*ACTIVITY*: The entries that follow include a run beginning at the line with "human skin squamous" and ending at the line with "photomicrograph of immunohistochemistry"; restate that run word for word and leave the rest out.
(GIVEN DATA begins)
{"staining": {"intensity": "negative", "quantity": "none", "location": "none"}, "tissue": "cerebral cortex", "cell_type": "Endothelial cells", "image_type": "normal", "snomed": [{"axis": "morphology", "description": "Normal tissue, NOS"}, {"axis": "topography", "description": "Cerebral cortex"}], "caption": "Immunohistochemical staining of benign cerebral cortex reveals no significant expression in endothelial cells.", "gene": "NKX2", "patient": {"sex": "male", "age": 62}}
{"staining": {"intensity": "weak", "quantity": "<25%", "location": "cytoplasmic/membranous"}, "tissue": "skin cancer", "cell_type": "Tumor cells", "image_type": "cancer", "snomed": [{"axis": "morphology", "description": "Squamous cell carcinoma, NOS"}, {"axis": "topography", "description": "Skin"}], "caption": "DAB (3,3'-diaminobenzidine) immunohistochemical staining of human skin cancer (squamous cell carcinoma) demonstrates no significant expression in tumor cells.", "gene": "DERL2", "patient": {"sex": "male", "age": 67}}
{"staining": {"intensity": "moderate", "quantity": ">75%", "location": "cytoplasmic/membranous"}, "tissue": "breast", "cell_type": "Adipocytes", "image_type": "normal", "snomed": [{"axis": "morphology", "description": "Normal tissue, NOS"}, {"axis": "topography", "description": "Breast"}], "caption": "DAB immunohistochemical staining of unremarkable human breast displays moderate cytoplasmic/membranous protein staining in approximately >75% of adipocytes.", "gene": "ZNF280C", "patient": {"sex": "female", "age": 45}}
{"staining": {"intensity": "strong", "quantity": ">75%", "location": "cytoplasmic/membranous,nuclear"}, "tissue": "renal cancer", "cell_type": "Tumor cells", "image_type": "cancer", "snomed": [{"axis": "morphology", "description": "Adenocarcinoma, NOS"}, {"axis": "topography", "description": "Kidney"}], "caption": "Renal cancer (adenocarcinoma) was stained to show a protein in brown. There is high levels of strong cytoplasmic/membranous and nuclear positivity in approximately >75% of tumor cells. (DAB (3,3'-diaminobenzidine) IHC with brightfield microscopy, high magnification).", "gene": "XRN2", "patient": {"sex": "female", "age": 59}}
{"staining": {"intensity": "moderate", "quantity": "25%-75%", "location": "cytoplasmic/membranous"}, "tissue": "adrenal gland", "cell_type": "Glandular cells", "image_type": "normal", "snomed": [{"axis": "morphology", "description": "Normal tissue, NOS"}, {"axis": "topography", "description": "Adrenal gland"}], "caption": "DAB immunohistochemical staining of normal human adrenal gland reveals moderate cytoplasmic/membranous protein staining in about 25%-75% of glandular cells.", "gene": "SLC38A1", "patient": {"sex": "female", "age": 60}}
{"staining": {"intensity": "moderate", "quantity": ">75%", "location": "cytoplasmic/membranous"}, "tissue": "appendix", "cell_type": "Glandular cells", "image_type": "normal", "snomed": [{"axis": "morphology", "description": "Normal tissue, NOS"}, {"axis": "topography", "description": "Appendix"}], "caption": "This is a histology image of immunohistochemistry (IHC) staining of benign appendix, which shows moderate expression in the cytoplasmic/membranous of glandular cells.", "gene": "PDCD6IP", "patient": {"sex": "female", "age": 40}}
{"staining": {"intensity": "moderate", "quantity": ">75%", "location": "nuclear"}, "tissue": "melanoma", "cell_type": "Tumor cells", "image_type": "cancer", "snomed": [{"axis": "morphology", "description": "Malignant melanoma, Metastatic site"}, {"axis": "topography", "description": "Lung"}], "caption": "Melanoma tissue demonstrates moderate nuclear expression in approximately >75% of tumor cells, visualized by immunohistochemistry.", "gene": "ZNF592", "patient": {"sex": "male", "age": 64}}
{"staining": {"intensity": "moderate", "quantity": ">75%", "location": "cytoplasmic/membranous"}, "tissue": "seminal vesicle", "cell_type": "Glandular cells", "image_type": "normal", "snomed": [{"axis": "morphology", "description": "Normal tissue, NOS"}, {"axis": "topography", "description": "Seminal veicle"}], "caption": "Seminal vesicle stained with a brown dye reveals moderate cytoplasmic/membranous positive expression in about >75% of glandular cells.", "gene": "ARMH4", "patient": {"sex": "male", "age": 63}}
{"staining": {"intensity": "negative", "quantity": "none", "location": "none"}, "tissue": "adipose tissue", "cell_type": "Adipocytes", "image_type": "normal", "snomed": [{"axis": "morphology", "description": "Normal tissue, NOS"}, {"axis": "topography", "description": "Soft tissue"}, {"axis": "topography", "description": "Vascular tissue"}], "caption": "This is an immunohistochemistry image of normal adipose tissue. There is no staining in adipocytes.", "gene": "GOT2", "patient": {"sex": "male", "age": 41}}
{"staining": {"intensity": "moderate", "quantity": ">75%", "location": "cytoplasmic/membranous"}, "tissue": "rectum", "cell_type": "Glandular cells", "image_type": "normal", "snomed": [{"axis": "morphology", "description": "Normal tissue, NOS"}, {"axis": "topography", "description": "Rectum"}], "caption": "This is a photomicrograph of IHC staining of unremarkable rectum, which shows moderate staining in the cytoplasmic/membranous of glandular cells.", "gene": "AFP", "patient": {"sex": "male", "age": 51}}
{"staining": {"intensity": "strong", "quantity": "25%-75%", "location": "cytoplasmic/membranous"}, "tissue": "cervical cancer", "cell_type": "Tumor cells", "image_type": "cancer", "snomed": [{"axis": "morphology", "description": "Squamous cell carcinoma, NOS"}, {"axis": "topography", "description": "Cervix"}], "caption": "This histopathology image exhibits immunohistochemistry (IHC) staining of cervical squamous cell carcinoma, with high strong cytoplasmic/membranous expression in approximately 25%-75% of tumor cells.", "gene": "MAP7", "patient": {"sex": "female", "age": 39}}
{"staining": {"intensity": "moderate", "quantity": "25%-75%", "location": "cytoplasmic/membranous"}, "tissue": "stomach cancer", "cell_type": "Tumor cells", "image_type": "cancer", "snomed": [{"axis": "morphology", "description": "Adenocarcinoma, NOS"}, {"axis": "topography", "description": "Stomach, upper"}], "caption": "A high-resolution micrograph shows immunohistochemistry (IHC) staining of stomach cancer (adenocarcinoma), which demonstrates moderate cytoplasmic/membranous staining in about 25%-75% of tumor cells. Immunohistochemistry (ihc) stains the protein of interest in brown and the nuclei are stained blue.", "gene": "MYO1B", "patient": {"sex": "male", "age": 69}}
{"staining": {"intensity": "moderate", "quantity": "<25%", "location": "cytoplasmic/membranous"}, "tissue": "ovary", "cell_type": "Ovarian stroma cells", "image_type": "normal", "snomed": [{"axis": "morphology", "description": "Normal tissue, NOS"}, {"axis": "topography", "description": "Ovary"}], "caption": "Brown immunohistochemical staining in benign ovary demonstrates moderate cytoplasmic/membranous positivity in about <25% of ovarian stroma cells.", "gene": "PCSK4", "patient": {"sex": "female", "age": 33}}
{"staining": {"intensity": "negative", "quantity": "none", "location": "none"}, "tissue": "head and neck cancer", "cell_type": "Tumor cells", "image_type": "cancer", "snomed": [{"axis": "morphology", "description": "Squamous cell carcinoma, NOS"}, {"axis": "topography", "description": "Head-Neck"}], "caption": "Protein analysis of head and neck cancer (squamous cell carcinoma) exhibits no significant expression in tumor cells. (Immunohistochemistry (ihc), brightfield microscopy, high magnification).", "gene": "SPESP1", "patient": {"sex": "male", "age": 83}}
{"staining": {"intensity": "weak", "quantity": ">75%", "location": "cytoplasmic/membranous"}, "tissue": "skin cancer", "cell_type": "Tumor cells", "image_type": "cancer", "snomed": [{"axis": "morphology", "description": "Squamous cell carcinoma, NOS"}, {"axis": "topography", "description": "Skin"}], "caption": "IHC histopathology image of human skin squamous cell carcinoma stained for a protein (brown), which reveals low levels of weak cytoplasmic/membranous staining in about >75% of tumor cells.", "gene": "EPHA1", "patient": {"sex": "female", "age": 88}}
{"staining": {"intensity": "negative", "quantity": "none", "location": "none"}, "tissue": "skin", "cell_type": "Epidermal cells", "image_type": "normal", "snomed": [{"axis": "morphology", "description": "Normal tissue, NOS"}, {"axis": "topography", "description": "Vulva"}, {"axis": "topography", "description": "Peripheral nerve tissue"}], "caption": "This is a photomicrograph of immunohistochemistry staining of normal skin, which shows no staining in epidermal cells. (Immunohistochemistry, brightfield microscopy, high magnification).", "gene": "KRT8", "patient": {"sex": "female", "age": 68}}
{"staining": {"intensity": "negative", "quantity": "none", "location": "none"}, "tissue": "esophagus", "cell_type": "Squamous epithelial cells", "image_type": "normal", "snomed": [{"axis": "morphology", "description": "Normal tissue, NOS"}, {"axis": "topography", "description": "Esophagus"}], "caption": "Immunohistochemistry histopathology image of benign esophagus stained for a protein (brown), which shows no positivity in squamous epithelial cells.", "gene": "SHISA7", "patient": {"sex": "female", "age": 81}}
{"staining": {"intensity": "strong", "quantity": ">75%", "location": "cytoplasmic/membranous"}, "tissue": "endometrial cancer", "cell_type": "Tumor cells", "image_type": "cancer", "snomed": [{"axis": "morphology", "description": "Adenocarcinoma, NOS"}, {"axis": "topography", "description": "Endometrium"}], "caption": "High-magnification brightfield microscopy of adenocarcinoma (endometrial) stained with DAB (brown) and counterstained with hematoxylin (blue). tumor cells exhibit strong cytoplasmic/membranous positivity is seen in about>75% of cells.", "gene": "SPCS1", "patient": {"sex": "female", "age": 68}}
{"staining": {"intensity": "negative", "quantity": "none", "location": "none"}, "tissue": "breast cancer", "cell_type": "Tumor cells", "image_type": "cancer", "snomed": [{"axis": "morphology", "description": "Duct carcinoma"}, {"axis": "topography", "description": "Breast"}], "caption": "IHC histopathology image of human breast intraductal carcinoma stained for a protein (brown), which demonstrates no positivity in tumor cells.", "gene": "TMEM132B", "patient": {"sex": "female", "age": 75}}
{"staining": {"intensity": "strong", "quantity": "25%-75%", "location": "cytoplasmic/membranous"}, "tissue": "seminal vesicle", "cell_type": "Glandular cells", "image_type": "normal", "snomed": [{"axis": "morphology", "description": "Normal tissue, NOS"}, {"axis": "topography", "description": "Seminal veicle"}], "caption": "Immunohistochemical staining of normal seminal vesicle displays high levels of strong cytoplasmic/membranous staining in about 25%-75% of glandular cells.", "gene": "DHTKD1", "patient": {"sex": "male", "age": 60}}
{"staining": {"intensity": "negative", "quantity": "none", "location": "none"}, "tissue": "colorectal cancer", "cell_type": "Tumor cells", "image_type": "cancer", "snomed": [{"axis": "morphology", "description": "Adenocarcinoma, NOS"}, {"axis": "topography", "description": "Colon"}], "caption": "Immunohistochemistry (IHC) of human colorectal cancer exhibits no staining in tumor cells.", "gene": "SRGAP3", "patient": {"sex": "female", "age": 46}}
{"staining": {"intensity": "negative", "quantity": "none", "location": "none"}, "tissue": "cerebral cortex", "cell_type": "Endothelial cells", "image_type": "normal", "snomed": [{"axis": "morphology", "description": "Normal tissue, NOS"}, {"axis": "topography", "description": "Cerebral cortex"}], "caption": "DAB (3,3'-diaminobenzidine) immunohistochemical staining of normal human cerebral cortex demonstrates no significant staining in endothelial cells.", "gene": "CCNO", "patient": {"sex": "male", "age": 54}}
(GIVEN DATA ends)
*COMPLETED EXERCISE*:
{"staining": {"intensity": "weak", "quantity": ">75%", "location": "cytoplasmic/membranous"}, "tissue": "skin cancer", "cell_type": "Tumor cells", "image_type": "cancer", "snomed": [{"axis": "morphology", "description": "Squamous cell carcinoma, NOS"}, {"axis": "topography", "description": "Skin"}], "caption": "IHC histopathology image of human skin squamous cell carcinoma stained for a protein (brown), which reveals low levels of weak cytoplasmic/membranous staining in about >75% of tumor cells.", "gene": "EPHA1", "patient": {"sex": "female", "age": 88}}
{"staining": {"intensity": "negative", "quantity": "none", "location": "none"}, "tissue": "skin", "cell_type": "Epidermal cells", "image_type": "normal", "snomed": [{"axis": "morphology", "description": "Normal tissue, NOS"}, {"axis": "topography", "description": "Vulva"}, {"axis": "topography", "description": "Peripheral nerve tissue"}], "caption": "This is a photomicrograph of immunohistochemistry staining of normal skin, which shows no staining in epidermal cells. (Immunohistochemistry, brightfield microscopy, high magnification).", "gene": "KRT8", "patient": {"sex": "female", "age": 68}}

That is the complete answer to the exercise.